In his comments to the press, Hamilton pinned a large part of the blame on Archbishop Ivo Scapolo, nuncio to Chile since 2011, and Chilean Cardinal Francisco Javier Errazuriz, Archbishop Emeritus of Santiago and a member of Pope Francis' council of cardinal advisors.

Hamilton said that Errazuriz failed to act upon the abuse reports he raised, despite being told by the Chilean Promoter of Justice that they were credible and should be followed up with canonical prosecution.

"So Cardinal Errazuriz was covering up for more than 5 years the criminal of Karadima and all of his acts," Hamilton said.

After their conversations, Hamilton said he believes Francis is now well informed on the situation, which is why he asked for the visit. "Everybody deserves a second chance, especially in this case," he said.
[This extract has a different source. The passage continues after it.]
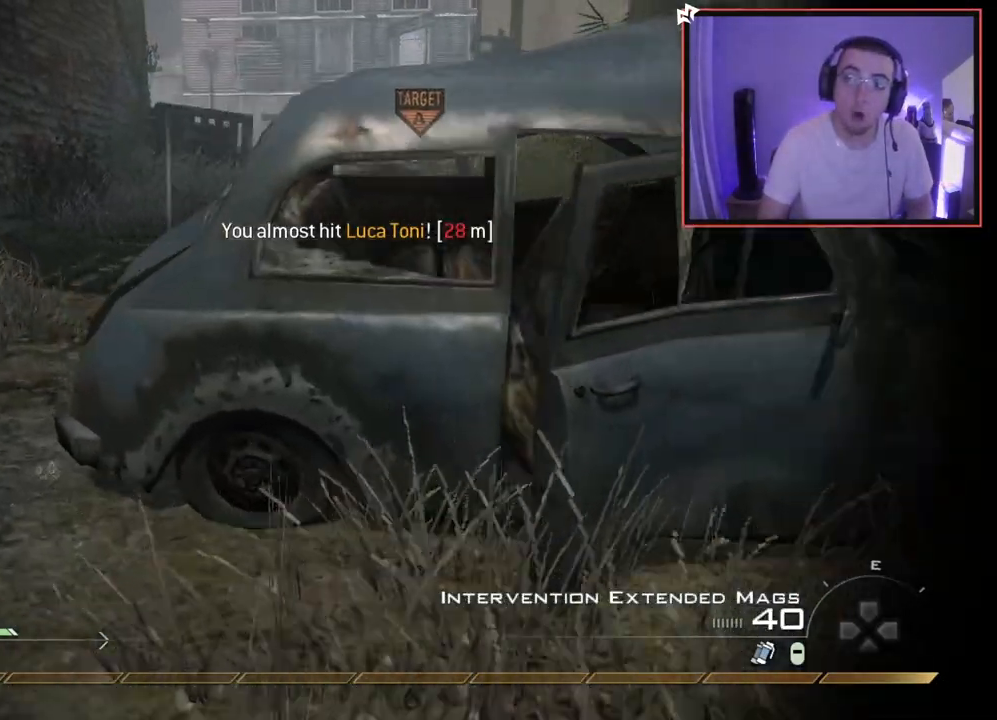
{"buttons": [], "left_stick": "up", "right_stick": "center", "events": [[133, "right_stick", "up-left"], [217, "L3", "up"], [233, "right_stick", "center"], [283, "TRIANGLE", "down"], [333, "TRIANGLE", "up"], [383, "left_stick", "up"], [400, "TRIANGLE", "down"], [483, "TRIANGLE", "up"]]}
However, all three men stressed the importance of following up with action after the meetings.

Murillo told journalists that he does not see the trip as "a triumph," but rather as "a step further in a process."

"Even if we saw the forgiveness that Pope Francis asked of us," he said, "we are waiting for actions. We are not here for public relations, we are here for actions."

He described the trip as long and tiring, "because I constantly work with children who were victims of abuse [and] during this trip I thought of them, but not only – I thought of all minors and adolescents who suffer abuse...also from professors, at home, in athletic training...I continue to think of all of them and I have to say, I am truly tired."

Murillo said he hopes to that legal action will be taken against the bishops guilty of cover-up in the Chile case.

"I hope the governments of the rest of the world begin to think first of the that these events don't repeat themselves."